== Aim ==
Retype every line of the data below character for character, leaving out the picture.

— Start Provided records —

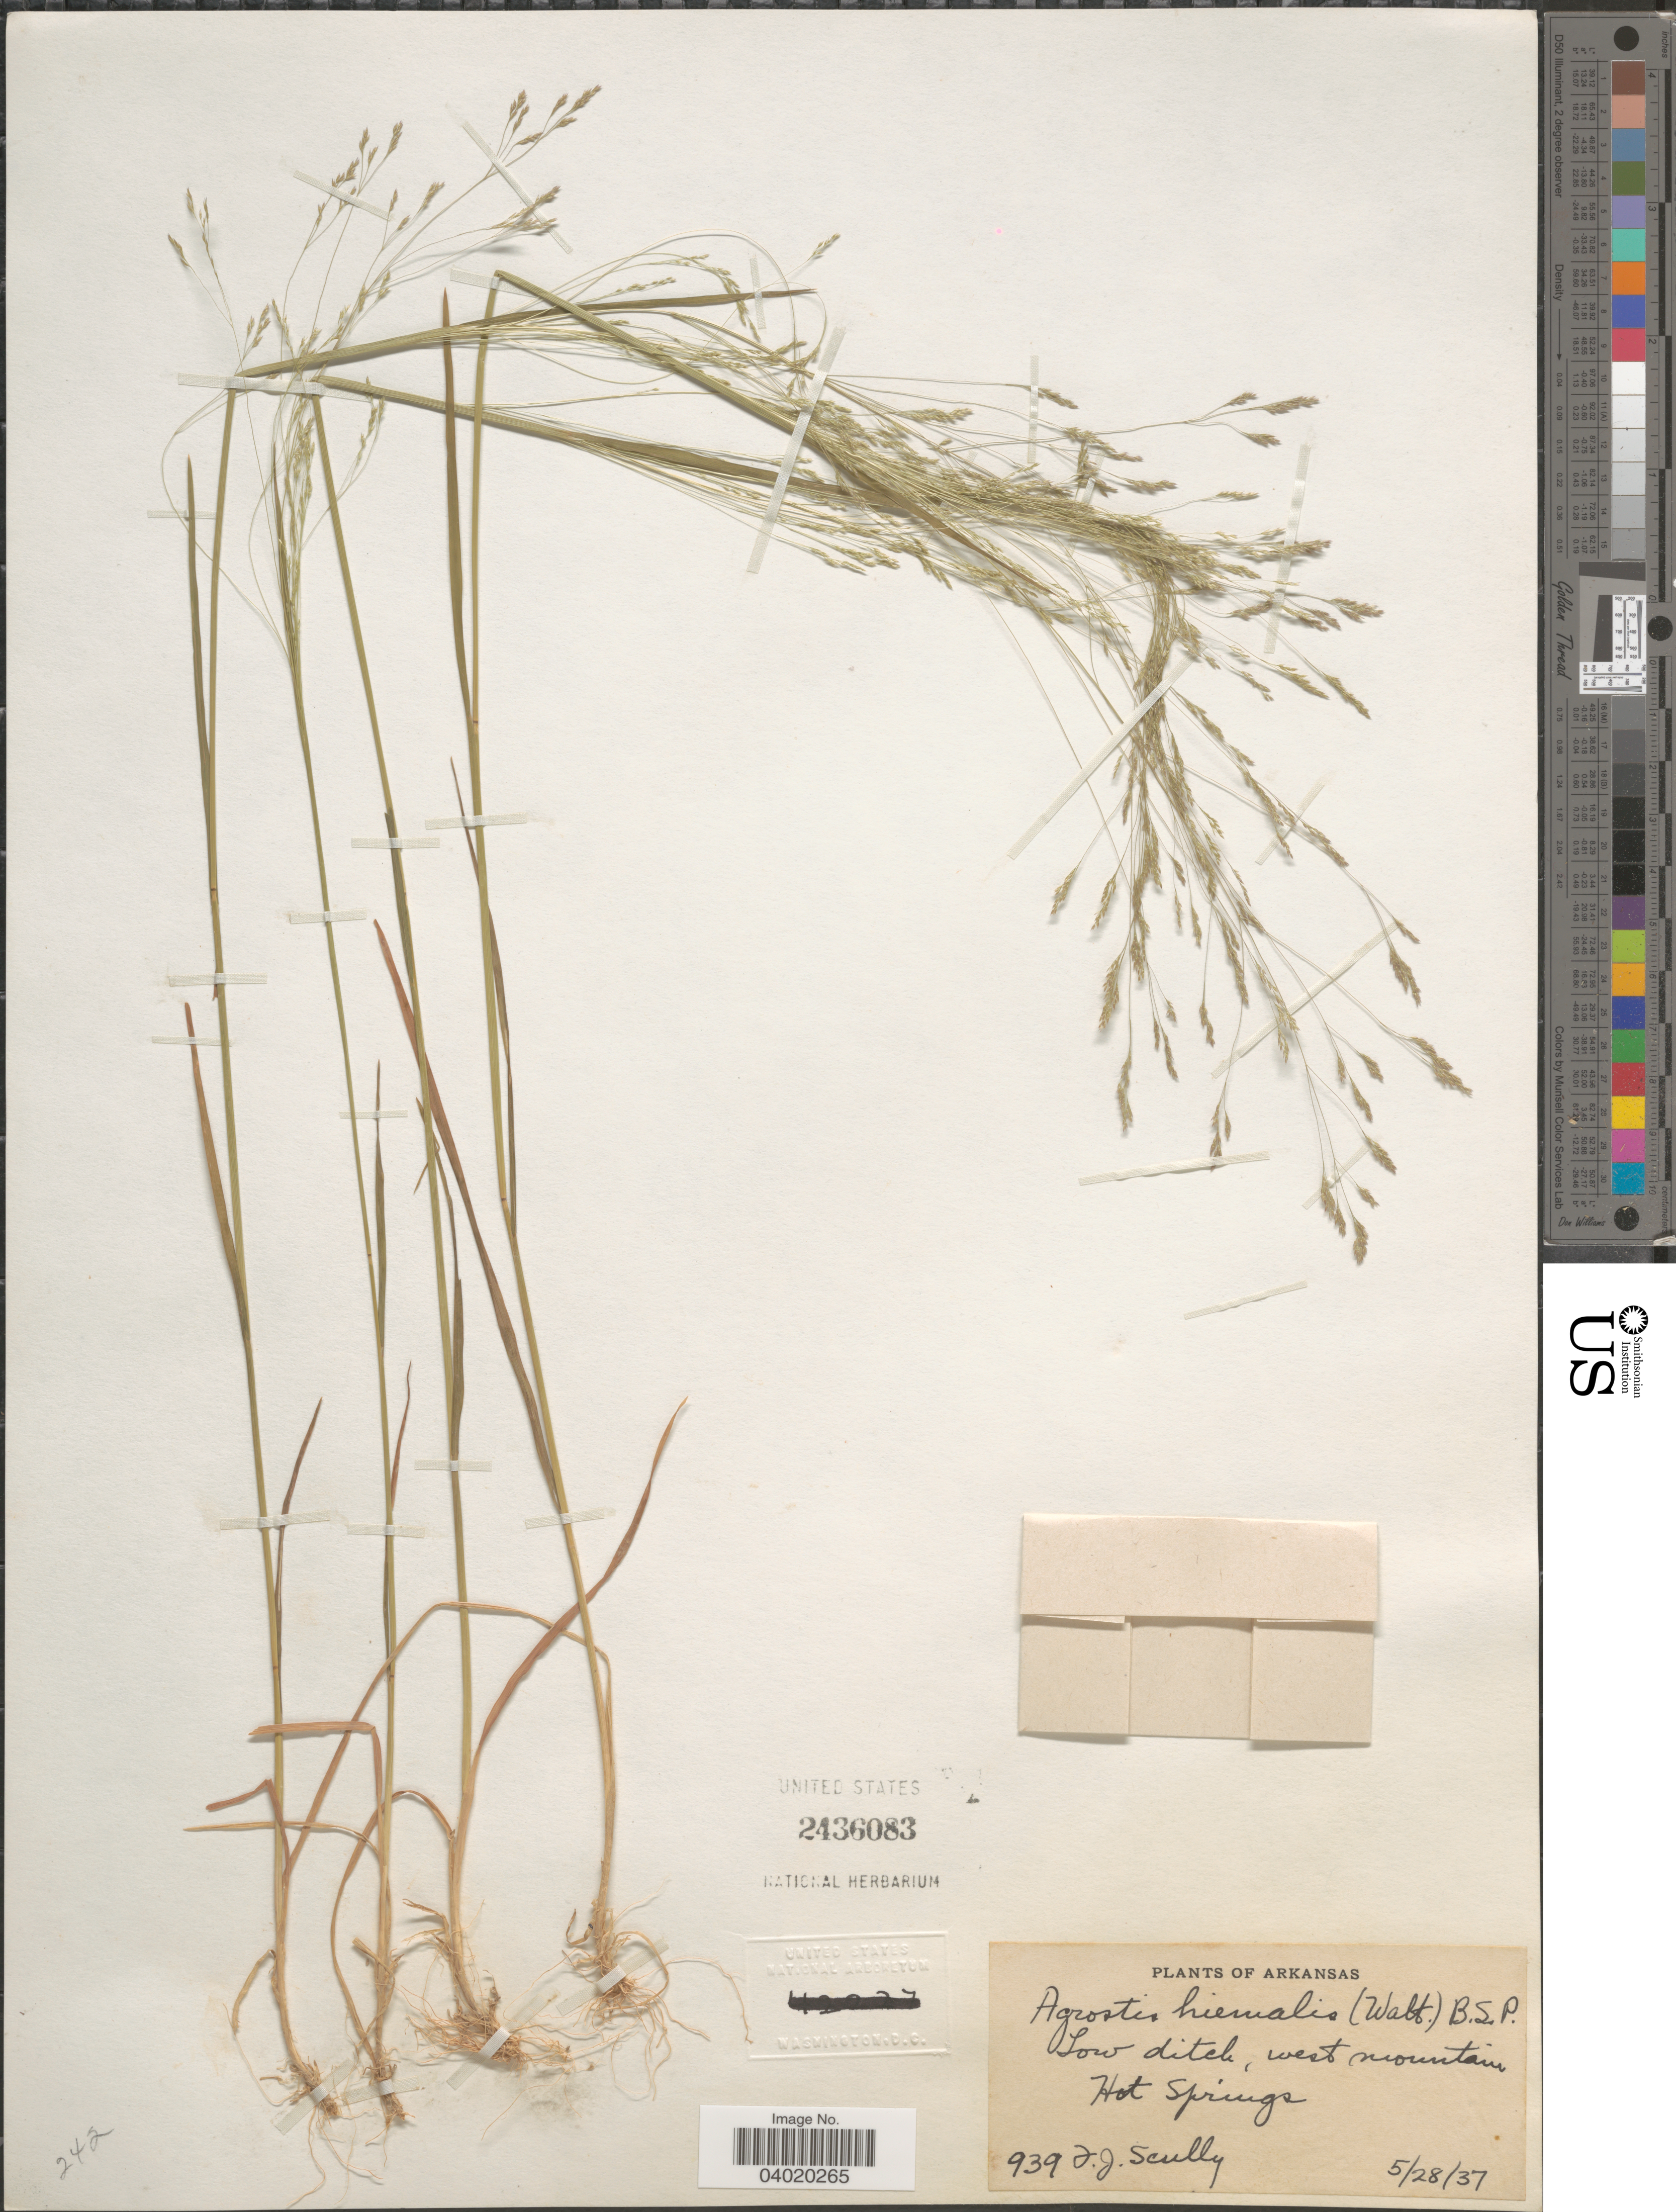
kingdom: Plantae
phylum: Tracheophyta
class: Liliopsida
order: Poales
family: Poaceae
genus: Agrostis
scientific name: Agrostis hyemalis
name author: (Walter) Britton et al.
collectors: F. Scully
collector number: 939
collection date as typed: Transcribed d/m/y: 28/5/37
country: United States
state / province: Arkansas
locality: West mountain. Hot Springs.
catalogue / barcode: US 2436083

— End Provided records —

== Response below ==
kingdom: Plantae
phylum: Tracheophyta
class: Liliopsida
order: Poales
family: Poaceae
genus: Agrostis
scientific name: Agrostis hyemalis
name author: (Walter) Britton et al.
collectors: F. Scully
collector number: 939
collection date as typed: Transcribed d/m/y: 28/5/37
country: United States
state / province: Arkansas
locality: West mountain. Hot Springs.
catalogue / barcode: US 2436083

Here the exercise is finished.